- **Work item**:
Pictures stay out; please output the remaining data exactly.

- **Dataset records**:
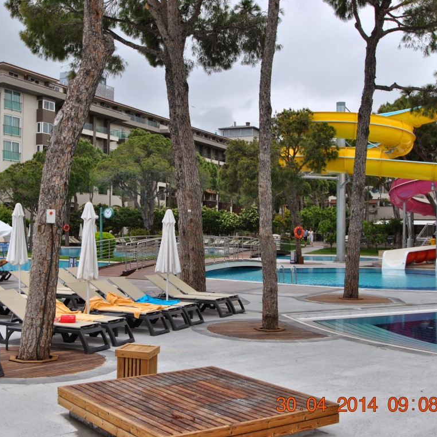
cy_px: 218
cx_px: 173
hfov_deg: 36.6
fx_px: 657
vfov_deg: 36.8
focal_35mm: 46
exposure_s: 1/125
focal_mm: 24
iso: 100
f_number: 5.6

- **Task output**:
cy_px: 218
cx_px: 173
hfov_deg: 36.6
fx_px: 657
vfov_deg: 36.8
focal_35mm: 46
exposure_s: 1/125
focal_mm: 24
iso: 100
f_number: 5.6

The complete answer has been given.